The memo seen by CNN said that Covid pay protection would only be provided to fully vaccinated employees who were experiencing a breakthrough infection as this would be compliant with state and local laws.
The company also announced other COVID policies that included additional restrictions that would be imposed on unvaccinated staff. These employees would have to be masked indoors effective immediately. There is a federal mask mandate for air travel for both passengers and staff that will continue at least up to January 18, 2022.

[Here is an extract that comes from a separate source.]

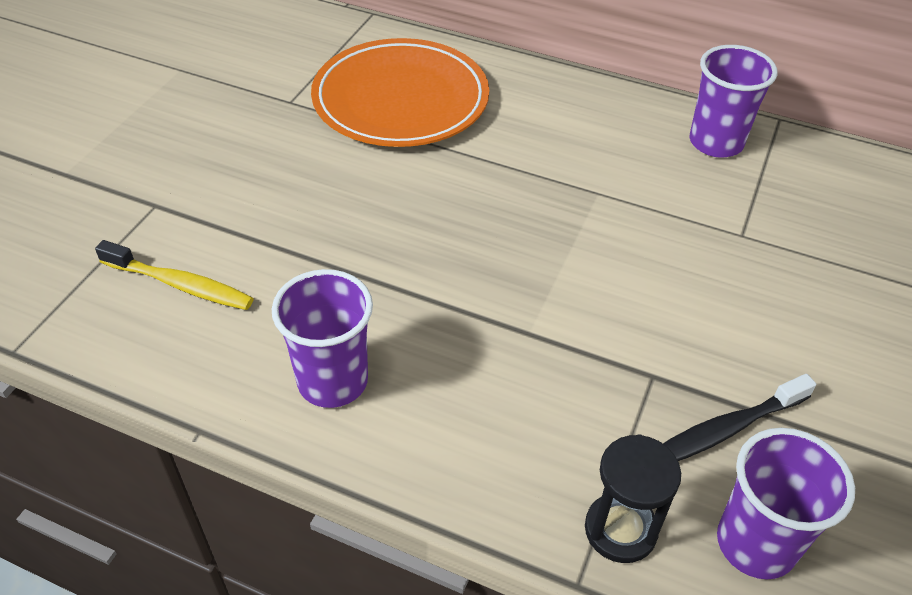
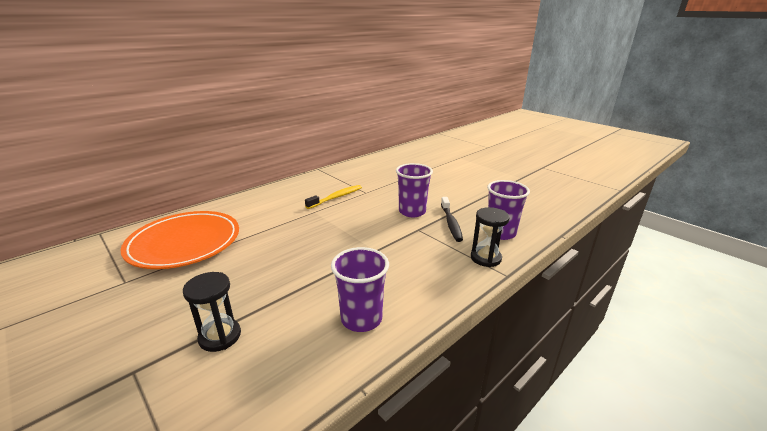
camera: 65 degrees left, 20 degrees down
yellow toothbrush [95,240,254,310] -> yellow toothbrush moved to [305,185,362,209]
purple cup [690,45,778,157] -> purple cup moved to [396,163,433,217]
none -> black hourglass [183,272,241,352]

From September 12, unvaccinated employees at Delta will have to take weekly tests for COVID-19. Those who test positive will have to isolate themselves and not return to the workplace.
On Wednesday, Ed Bastian told CNN that COVID-19 especially the delta variant, which incidentally has nothing to do with the airline, has costed them both lives and financial resources. He added that a company had to make its own decisions on mandates according to its own unique “culture,” “values” and “people.”
He thought that the additional voluntary steps, which were not as if there was a mandate, would help Delta Airlines “as close to 100 percent” as they could.
One of Delta’s rivals United has mandated vaccines. CEO Scott Kirby told CNN that a year from now, even if there would be some unhappy employees, there would also be others who were alive, who otherwise wouldn’t have been alive, because of the airlines’ vaccine mandate.